Asking my hostess, who had chiefly occupied the room, she said at once: "Both my sons have slept there at different times," adding, "I am sure you have some of your queer ideas about the room—what is the matter with it?"

I told her; "Now that I am quite convinced that neither of your sons is implicated, I will describe to you the character of a man whom I feel sure must have slept in that room and has left a strong psychic influence behind him."

I then mentioned the characteristics already given, and one or two more which have escaped my memory.

My sceptical friend looked a little surprised. She said nothing at the moment, but crossed the room to a cabinet, whence she took a photograph of a man which I had never seen, and placed it in my hands.

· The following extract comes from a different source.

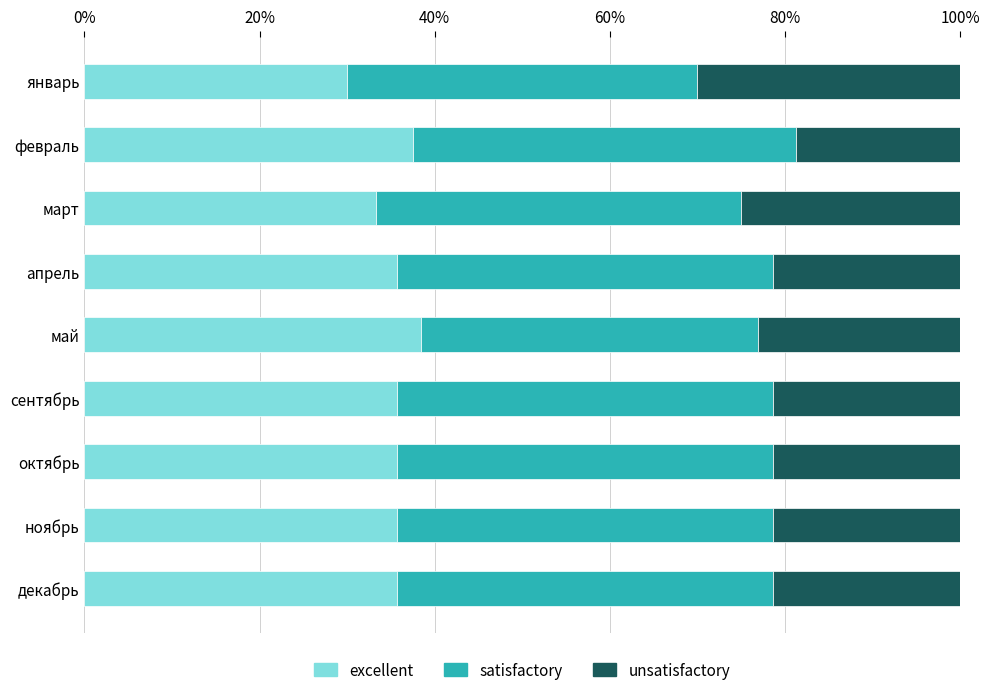

What is the total value across all series at октябрь?

100.0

"I am bound to confess," she added, "that you have exactly described the character of my brother-in-law, who certainly has occupied the room more than once."

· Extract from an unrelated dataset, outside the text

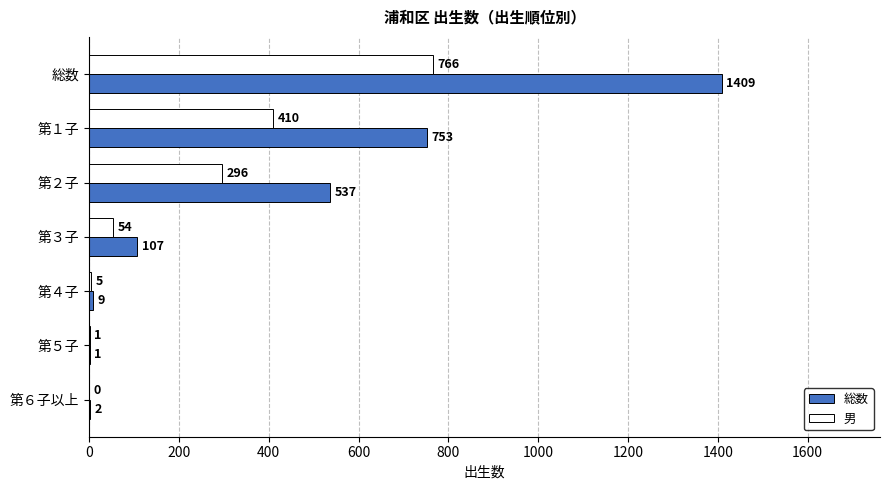

Where is 総数 nearest to the value 705?

第１子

The sequel to this little incident is rather significant.

A year or two later, this lady and I, having both succumbed to influenza and bronchitis, were sent off to the same place abroad to recuperate.

Her attack had ended sooner than mine, so that I joined her there, and one of the first pieces of news she gave me was of the death of this brother-in-law, adding: "Poor fellow! He died from a very painful disease, and suffered terribly. He had grave faults, but, as you said, they came from weakness rather than wickedness. At anyrate, he was humble-minded, for he wrote a touching letter to me when I lost a very dear relation lately, wondering why such a valuable life should have been taken and such a 'useless log' as himself be left alive."

This poor man had only just passed over when I joined my friend, and I felt that he was in a very bewildered and sad state of mind. I could realise his presence so clearly, partly, no doubt, from having sensed his character so strongly, that the obvious thing seemed to be to try and help him on his new plane of life.

To the superficial mind it appears very absurd, and equally irreverent, to suppose that a faulty creature on this side the veil can help a faulty creature on the other side. Personally, I have never had any difficulty in realising the power of prayer for those who have passed beyond our mortal sight.

Surely we are one large family, whether here or there? The best way to make children love each other is to persuade them to help each other. Is it strange that the same rule should apply to the universe that applies to the tiny portion of it that we know?

Anyway, I am quite sure in this case that my prayers did help and comfort this poor man in his dark experience.

In a few weeks the position seemed to be altogether lightened. He thanked me for my sympathy and companionship, and I have never heard of him since.

The caviller will say at once: "Could not someone else have done the work equally well—either a near relation in the other sphere or a ministering angel?"

The answer is: "Certainly they could have done it equally well, probably far better."

But the point is that it happened to be the bit of work put into my hands, and at least I did my best. What more can any of us say?

Again I ask: How about the "Cui Bono" argument?